Éditions Steidl, 2013
Intrigués par les ruines et l'abandon de patrimoines humains, Yves Marchand et Romain Meffre laissent cette fois traîner leurs appareils photo sur la côte sud-ouest du Japon, à quinze kilomètres de Nagasaki. Après Détroit, ils investissent Hashima, une île-cité qui s'est développée au début du XXe siècle autour d'un gisement de houille. Cet infime sosie de l'archipel japonais, surnommé Gunkanjima (île cuirassée) pour son aspect de puissant navire de guerre, se traverse aisément le temps d'une cigarette. Son habit de béton et les hautes murailles qui l'encerclent lui donnent, à tort, l'apparence d'un Alcatraz nippon. Bien que concentrée, architecturalement et démographiquement (5 259 habitants en 1929 pour une surface de 480 mètres sur 160), la vie y était plus agréable qu'ailleurs. On y trouvait tous les services et équipements importants (école, cinéma, gymnase, hôpital, dentiste, restaurant, magasins, etc.). Sa terre infertile, l'absence de végétation et son climat hostile n'ont pas empêché trois générations de Japonais de s'y succéder. Son poumon de charbon, découvert en pleine révolution industrielle, marquera sa prospérité, notamment pour subvenir à la forte demande engendrée par la guerre.
Mitsubitchi, conscient de son fort potentiel, acheta l'île et la développa pour en faire une institution de l’exploitation du diamant noir. La cité minière, résidence des employés, a grossi autour du puits dont des tunnels descendaient sous le niveau de la mer, là où se trouvaient les bancs de charbon. L'île atteignit ainsi la plus forte densité de population connue au monde, au point d'utiliser les déchets des forages pour étendre sa surface au sol.

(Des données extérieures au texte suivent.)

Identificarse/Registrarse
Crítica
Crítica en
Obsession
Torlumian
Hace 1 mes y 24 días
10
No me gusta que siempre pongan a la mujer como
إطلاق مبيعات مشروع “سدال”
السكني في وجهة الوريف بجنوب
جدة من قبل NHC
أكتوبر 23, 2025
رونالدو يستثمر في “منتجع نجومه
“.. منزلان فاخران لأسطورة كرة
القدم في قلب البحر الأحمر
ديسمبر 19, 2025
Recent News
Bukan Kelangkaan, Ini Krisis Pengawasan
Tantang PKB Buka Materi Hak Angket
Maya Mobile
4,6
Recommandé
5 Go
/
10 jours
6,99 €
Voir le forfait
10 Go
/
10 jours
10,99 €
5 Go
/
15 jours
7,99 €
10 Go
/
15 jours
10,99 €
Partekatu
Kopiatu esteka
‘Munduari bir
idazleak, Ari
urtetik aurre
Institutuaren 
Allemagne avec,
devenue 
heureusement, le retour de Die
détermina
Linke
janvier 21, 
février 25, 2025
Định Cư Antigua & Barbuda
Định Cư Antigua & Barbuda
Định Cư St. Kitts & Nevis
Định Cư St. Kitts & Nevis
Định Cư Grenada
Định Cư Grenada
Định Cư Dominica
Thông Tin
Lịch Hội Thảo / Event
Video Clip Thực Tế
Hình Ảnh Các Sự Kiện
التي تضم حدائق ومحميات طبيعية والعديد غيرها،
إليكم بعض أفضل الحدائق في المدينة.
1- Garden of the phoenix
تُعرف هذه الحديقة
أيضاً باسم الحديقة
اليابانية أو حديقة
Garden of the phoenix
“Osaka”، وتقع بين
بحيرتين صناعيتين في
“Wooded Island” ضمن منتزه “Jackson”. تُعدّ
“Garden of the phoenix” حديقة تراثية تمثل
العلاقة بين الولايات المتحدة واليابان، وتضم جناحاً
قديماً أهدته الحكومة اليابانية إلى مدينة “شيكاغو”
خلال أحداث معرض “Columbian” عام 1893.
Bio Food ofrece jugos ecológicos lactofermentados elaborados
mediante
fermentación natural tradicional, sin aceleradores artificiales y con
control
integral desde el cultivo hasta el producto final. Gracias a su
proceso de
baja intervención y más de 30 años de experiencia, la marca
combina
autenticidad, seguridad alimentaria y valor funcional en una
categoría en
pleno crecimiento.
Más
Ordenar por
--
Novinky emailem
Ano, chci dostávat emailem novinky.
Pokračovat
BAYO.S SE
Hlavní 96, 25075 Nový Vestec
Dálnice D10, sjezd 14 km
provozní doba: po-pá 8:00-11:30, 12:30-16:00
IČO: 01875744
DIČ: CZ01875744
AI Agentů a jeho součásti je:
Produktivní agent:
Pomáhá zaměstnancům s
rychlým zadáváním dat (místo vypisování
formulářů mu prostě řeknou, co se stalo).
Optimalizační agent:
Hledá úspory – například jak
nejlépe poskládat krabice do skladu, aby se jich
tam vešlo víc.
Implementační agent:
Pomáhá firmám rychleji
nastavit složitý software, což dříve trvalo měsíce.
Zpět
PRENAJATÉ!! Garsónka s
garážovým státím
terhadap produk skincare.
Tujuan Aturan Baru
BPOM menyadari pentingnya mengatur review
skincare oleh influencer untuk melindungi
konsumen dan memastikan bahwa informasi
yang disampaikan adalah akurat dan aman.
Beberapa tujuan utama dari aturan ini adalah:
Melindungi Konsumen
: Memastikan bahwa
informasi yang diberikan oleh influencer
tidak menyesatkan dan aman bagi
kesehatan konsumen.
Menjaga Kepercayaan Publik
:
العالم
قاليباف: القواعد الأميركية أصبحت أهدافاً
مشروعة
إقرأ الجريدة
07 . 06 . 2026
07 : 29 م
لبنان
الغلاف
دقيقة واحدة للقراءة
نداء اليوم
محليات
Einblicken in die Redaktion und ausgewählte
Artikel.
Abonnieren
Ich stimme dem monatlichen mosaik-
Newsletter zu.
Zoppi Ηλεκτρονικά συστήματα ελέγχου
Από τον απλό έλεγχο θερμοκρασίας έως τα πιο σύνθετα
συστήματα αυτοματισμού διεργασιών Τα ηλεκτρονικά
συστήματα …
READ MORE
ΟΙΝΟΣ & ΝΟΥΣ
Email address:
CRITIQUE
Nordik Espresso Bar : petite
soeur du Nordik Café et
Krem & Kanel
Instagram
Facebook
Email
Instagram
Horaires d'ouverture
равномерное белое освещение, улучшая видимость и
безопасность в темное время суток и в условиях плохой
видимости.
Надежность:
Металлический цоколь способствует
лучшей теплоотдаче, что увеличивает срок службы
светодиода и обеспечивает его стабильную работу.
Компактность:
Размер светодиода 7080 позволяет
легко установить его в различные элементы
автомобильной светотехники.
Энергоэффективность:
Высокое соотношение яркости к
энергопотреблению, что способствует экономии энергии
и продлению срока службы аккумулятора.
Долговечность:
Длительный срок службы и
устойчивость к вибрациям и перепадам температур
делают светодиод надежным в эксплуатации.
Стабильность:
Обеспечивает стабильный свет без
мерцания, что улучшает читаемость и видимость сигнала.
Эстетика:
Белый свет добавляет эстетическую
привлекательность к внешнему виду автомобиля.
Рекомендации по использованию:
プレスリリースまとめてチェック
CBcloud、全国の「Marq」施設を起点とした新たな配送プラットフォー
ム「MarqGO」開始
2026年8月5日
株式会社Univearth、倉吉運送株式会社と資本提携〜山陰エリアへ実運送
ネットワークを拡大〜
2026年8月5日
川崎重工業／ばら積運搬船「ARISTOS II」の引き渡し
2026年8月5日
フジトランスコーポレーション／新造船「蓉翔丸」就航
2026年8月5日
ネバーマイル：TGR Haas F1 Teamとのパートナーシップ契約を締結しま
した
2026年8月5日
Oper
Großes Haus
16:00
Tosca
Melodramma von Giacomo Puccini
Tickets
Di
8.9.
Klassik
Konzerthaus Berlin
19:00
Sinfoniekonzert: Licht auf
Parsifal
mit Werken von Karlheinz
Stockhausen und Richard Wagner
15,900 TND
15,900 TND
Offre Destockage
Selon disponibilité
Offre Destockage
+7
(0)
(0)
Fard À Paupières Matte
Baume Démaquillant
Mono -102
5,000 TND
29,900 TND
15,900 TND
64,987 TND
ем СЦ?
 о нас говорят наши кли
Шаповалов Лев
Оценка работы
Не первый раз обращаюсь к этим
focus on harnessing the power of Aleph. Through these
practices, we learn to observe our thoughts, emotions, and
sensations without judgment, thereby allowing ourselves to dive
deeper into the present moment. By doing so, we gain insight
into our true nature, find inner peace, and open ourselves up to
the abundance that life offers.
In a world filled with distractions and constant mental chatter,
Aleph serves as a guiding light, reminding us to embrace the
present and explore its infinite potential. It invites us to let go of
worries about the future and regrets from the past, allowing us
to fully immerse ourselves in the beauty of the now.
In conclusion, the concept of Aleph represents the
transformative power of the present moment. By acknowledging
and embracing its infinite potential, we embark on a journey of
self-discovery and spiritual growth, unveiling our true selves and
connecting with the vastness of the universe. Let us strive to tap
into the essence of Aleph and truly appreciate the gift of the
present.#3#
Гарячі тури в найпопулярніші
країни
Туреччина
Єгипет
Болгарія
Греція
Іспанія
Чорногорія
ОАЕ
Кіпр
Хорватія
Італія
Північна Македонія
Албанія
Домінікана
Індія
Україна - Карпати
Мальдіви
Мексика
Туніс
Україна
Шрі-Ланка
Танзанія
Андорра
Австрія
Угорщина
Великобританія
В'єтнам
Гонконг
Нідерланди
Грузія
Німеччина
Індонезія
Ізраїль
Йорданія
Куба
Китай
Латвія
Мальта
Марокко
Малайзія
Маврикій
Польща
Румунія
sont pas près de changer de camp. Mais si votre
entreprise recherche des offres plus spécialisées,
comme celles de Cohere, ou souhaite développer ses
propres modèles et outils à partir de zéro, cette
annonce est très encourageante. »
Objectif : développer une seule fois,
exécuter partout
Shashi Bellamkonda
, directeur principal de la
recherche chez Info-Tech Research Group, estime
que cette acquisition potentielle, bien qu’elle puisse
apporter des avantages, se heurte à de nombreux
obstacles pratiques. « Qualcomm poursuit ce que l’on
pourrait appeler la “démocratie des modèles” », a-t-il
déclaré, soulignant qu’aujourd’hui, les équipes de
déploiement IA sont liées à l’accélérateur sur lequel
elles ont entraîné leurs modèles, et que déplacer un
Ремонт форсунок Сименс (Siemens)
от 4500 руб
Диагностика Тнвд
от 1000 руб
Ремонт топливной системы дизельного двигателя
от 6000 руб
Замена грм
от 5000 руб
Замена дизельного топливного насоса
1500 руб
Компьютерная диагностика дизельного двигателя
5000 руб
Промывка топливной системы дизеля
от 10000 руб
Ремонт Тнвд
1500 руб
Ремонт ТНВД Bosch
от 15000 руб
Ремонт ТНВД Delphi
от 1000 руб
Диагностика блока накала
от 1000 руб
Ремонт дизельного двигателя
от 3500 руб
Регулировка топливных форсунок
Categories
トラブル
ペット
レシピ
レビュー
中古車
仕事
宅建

Gunkanjima, aujourd’hui désertée de ses habitants et de toute activité économique, est devenue un vestige de l'ère industrielle, mais aussi un symbole des sociétés modernes fondées sur l'éphémère et l'obsolescence programmée. Désormais récif fantôme à l'architecture froide et austère, expression d'une idéologie et d'un dévouement à la production, depuis le début de l'année 1974 et l'avènement du pétrole et du nucléaire, elle a été livrée aux intempéries et aux vents marins. Ce sont ce délabrement, ces ruines esthétiques, ces empreintes laissées par l'histoire, à la fois sinistres et poétiques, que sont venus saisir les deux auteurs. À travers cet ouvrage, ils nous livrent une vision inquiétante de l'avenir de toute entreprise humaine, abandonnée à son propre silence, sa décomposition et sa futilité.